MR KAINE (continuing):

I think it is fair to say that many of us, perhaps even some members of the Government, have approached this exercise with real reservations. I made it clear in December, when the motion was debated by the Assembly, that I had real reservations about it, and I explained why, but I also said that I would give it my best because I thought it was worth a try, in all fairness to the Government. I think today I can claim that I have met that obligation.

Part of the problem with this experiment is that the rules of the game were, and still remain largely to this moment, undefined. How were we to go about this process? We tended to make up the rules as we went along. I imagine that each committee made up a different set of rules for itself in the absence of any clear guidelines as to what the process was supposed to be. Indeed, the question that has run through my mind is: What was the purpose of this exercise? What did the Government expect to achieve by referring a draft budget to the various committees of this place? Was it just a charade? Was it just an attempt to demonstrate how consultative and open the Government was? Was it a genuine attempt to get a better budget?
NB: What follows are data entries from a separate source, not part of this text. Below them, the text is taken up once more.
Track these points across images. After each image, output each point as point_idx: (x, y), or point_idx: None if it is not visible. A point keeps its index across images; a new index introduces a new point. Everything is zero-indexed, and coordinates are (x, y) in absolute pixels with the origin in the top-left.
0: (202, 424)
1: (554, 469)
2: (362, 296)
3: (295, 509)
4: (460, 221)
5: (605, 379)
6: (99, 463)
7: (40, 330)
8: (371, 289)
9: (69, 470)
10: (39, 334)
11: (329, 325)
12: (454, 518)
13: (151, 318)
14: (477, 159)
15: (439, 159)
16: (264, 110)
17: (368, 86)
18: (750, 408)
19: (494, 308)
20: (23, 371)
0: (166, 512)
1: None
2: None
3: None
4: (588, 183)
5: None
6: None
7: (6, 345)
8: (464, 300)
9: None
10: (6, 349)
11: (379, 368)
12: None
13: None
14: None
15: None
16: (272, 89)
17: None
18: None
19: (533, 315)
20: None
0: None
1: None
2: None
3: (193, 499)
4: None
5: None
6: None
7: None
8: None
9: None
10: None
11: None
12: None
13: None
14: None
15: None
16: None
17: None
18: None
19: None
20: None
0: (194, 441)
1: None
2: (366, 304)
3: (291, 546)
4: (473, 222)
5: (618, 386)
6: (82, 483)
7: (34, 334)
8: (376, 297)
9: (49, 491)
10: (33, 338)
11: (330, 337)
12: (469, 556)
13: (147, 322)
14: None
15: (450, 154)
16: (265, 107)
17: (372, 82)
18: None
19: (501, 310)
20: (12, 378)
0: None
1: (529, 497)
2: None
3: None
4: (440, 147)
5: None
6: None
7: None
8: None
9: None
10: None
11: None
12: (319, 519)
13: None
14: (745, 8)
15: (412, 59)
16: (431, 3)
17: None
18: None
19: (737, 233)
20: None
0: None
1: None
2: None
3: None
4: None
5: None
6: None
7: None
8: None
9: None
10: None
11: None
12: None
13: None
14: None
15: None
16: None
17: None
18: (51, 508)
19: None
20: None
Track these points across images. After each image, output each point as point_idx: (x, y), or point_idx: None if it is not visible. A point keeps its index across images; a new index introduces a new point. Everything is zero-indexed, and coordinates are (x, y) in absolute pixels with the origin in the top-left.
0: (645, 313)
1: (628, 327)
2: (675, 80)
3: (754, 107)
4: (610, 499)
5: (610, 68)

After engaging in the process for some weeks, I am still not clear just what the purpose of the process was. That probably explains why I still have the feeling that we needed some clearly defined guidelines and rules as to where we could go and how far we could go. Importantly, the starting point - this document called a draft budget - was considerably lacking in clarity and certainty. The Minister himself identified the fact that the base parameters were changed. At a stage when the Government itself had probably put only eight to 10 weeks into the development of its budget, with parameters that it was acknowledged were going to be variable, the draft budget was put to us and we were expected to make something out of it.

On reflection, the draft appears to be a little more than the basic forward estimates from the 1999-2000 budget; that is, it was a beginning point for a budget. It was not a progress point in the development of a budget. The Government had not moved some way towards developing its budget and was not handing it over to us to be massaged. It was just the beginning point for the next year's budget. The bottom line appeared to be variable, because it became clear during our inquiries that an additional $21.3m was available from the Commonwealth, although this bottom line was not variable in the hands of the committees.

There were some tacit rules. One of them was that the committees could not change the bottom line. If the committees could not change the bottom line, and if the committees could not contemplate cross-portfolio implications - and I do not see how they could have been expected to do so - then what scope did the committees have to improve the draft budget in the form in which it came to us? All of this led to some reticence on the part of committees. They were not sure of what the rules were. They had a document that was only partially defined. Some rings were put around what we could and could not do, although by and large the operating rules had not been defined. As time went by some of us became perhaps even concerned rather than reserved about what the process was intended to produce and what value the output could have.